O ponto principal de toda a história: falamos de um método relativamente simples e barato. Com ele, dá pra cortar e remendar o DNA de qualquer ser vivo, inserir novos genes numa sequência e fazer edições com mais facilidade. Atualmente, os especialistas carecem de muito conhecimento e maquinário caríssimo para obter resultados com as terapias gênicas e celulares já aprovadas por aí.
“Com o Crispr, é possível fazer experimentos com poucas exigências de laboratório e equipamentos bem menos sofisticados”, compara o geneticista Roberto Giugliani, professor do Departamento de Genética da Universidade Federal do Rio Grande do Sul.
Essa maior acessibilidade tem seus prós e contras. Por um lado, permite saltos inimagináveis nas pesquisas e aplicações médicas. Por outro, torna muito mais fácil ultrapassar barreiras éticas e cair em temas perigosos e delicados, como a eugenia.
Ninguém duvida que corrigir mutações genéticas que provocam doenças é importante. Mas o que dizer da possibilidade de escolher a cor dos olhos e do cabelo de um bebê? Será que deveríamos ter esse tipo de decisão em nossas mãos? Eis um dilema que todas as sociedades precisarão enfrentar muito em breve.
A história do cientista chinês He Jiankui demonstra a urgência da discussão.
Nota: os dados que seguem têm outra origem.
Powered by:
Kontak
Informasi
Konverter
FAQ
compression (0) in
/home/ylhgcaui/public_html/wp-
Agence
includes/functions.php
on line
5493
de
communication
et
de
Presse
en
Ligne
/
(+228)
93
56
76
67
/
Em 2018, ele anunciou com orgulho que havia utilizado o Crispr para editar embriões humanos e torná-los resistentes ao HIV, o vírus causador da aids. Não satisfeito, o biofísico implantou as células em mulheres, que tiveram os bebês normalmente.
A notícia provocou espanto mundial: ainda nem entendemos como esse tipo de alteração genética funciona em plantas, que dirá em humanos! Há suspeitas de que as crianças editadas tenham efeitos colaterais desconhecidos no cérebro. No final de 2019, Jiankui foi condenado a três anos de prisão por suas ações ilegais.
Apesar da resposta das autoridades, o temor está no uso do Crispr por baixo dos panos, sem o acompanhamento de comitês de ética — sim, já existem biohackers atuando no submundo da ciência. Isso fez até com que a bióloga americana Jennifer Doudna, uma das criadoras da técnica, abandonasse o laboratório para investir seu tempo conscientizando os outros sobre o uso da tecnologia.
“Sonhei que recebia um convite para me reunir com um admirador do meu trabalho. Essa pessoa era Adolf Hitler. Fiquei horrorizada”, relatou a cientista durante uma conferência com jornalistas nos Estados Unidos em 2017.
Não tem volta: o maravilhoso mundo da genética chegou para ficar. Resta saber como usar essas ferramentas para resolver os grandes obstáculos da humanidade — sem criar novos problemas.